The pre-existing structural inequalities that COVID-19 pandemic has highlighted are twofold: first there are socioeconomic inequalities and second employment inequalities. Underlying both of these is race. The UK government has recognised this by releasing a report attributing urbanisation, socioeconomic inequalities and type of work as three main reasons why per 100,000 people in the UK BAME groups had between 10-50% a higher risk of dying of COVID-19 than white groups.

Patrick Hayden, an expert on health rights, argues that the struggle for access to appropriate medical care in the face of inequalities signals not only distribution reform but structural violence. Structural violence is harm to the individual which is not caused by a clearly distinguishable actor . Instead, it is caused by the overarching framework which dictates norms, discourse and definition within society. In this perspective the realisation of a right to health would assume the absence of structural violence. Furthermore, structural violence is heavily linked with the process of silencing. Silencing is a way in which groups are omitted from definitions and majority discourses in a way which fails to recognise their status in qualifying for human rights. Soon, the structure of inequalities allows for the non-recognition of minority groups as human beings worthy of the right to health. Therefore, rights can only be exercised within relationships of mutual recognition. In this way groups who have struggled for political representation struggle to realise equal rights to their counterparts.

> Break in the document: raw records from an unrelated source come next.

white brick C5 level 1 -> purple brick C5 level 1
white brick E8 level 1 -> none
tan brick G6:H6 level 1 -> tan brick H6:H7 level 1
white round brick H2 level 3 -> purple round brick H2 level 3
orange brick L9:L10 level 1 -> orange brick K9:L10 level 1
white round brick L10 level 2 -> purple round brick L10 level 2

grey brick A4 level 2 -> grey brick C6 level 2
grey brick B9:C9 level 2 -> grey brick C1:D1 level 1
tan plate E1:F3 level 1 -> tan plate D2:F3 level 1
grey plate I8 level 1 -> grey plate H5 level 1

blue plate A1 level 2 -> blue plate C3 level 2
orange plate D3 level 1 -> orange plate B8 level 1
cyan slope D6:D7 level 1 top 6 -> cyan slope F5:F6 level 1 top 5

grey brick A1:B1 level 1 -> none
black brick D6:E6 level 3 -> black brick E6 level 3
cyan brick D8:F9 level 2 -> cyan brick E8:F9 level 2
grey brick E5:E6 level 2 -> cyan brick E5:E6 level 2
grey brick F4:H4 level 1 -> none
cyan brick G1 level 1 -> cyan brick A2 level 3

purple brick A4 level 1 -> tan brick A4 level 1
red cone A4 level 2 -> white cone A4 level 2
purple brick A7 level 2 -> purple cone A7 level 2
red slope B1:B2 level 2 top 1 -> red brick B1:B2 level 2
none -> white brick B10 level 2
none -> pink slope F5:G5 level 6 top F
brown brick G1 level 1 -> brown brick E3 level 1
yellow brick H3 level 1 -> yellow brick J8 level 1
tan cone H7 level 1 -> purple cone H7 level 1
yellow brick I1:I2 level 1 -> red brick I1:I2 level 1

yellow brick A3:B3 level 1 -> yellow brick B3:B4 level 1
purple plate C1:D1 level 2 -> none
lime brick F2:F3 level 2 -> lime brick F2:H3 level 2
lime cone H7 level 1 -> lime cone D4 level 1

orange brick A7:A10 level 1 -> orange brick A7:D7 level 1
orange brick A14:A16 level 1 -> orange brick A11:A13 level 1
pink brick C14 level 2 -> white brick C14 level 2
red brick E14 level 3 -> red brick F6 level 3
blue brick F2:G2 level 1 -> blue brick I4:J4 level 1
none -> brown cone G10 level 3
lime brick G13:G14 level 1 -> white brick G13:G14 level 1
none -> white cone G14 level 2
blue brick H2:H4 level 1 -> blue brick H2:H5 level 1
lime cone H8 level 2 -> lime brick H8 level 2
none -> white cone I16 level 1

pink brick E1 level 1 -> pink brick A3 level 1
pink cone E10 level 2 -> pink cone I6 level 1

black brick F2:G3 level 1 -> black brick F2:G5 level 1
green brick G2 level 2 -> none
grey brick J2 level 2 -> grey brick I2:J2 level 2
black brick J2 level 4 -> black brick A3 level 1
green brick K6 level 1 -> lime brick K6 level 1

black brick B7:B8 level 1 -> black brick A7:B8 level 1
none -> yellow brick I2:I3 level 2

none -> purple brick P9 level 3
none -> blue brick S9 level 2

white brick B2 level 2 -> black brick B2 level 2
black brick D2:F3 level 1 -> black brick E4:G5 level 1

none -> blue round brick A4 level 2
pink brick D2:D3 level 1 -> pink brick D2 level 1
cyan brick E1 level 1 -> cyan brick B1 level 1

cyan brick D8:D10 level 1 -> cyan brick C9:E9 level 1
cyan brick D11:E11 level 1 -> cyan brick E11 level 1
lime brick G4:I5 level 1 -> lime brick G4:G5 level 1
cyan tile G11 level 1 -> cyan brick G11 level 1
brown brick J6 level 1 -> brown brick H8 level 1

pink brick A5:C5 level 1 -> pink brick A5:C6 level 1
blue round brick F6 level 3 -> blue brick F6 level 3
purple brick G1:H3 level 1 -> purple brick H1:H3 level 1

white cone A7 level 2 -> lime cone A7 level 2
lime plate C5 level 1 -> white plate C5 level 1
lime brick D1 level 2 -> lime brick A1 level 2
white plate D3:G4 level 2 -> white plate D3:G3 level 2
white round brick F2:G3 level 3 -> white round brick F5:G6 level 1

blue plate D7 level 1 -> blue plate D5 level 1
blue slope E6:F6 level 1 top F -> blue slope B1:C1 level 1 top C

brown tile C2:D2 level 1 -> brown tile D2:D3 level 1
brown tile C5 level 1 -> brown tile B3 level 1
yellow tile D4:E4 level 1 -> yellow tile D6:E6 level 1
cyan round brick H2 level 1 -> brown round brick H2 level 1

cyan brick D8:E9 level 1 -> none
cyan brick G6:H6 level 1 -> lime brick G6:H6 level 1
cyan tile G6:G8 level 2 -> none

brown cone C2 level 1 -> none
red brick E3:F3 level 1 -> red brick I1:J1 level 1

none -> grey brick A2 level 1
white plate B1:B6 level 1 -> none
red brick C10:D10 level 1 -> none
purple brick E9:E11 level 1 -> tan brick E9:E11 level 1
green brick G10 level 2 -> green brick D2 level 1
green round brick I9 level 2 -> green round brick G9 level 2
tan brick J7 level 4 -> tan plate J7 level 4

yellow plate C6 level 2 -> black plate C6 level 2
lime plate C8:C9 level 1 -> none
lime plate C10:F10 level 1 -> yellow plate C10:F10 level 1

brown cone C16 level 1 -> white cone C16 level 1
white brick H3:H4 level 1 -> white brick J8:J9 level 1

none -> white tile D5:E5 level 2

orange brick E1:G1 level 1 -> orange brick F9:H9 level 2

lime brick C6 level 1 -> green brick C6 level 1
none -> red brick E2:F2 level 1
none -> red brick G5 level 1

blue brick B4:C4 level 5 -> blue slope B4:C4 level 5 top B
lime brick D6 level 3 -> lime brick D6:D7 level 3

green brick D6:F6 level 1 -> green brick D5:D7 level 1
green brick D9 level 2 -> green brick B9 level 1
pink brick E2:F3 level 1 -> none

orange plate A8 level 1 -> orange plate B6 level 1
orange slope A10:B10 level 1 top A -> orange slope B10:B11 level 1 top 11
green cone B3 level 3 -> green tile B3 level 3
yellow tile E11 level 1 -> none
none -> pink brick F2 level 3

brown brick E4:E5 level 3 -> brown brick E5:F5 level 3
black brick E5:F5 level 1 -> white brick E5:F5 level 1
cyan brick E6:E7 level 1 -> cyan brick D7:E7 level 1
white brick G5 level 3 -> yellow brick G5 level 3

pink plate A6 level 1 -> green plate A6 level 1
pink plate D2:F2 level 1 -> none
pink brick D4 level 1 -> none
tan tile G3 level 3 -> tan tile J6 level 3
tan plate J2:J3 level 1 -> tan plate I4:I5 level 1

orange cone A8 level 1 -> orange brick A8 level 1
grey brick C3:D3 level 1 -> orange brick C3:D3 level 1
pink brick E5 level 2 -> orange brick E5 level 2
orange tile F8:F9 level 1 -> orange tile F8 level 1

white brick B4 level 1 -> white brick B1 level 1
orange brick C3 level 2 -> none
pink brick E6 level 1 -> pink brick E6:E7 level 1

The reasoning for so many BAME deaths is often that so many workers in the NHS are BAME. A report in May 2020 highlighted that six in 10 of the health workers killed by COVID-19 in the UK were of BAME and a further report in June showed that the vast majority of hospital doctors who had died after testing positive for coronavirus (33) were also ethnic minorties. In a survey conducted by Leicester Asian Doctors and Nurse societies 31.5% of respondents said they felt they weren’t provided with appropriate PPE in the workplace. Furthermore, 58% of the respondents attributed the increased incident of BAME coronavirus deaths to lack of PPE. The survey concluded that almost 3/4s of Asian doctors and nurses surveyed experienced increased anxiety at work due to the handling of the pandemic. Clearly, frontline BAME staff members of the NHS feel both their physical and mental health is compromised as a part of their work within the COVID-19 pandemic. PHE recommended making it law for health risk assessments to be done for BAME workers and give them clearer representation in leading NHS roles. However, these recommendations were omitted from initial reports and widespread news reports that BAME doctors feel let down over the NHS’ failure to conduct the called for risk assessments and engage in methods of redeployment for doctors at risk. Moreover, there are no institutional structures in place to protect BAME worker rights that are directly created by the NHS.

The NHS continues to operate within major groups being silenced and excluded. It is clear that there are fundamental differences in the way BAME group members are able to access the right to health during the pandemic versus their white counterparts. The existing structure of the NHS is undermining the right to health in the UK. It is one that causes structural violence against minorities. Furthermore, the UK’s focus on liberal market policy has led to its inability to ensure the right to health for all of its NHS workforce.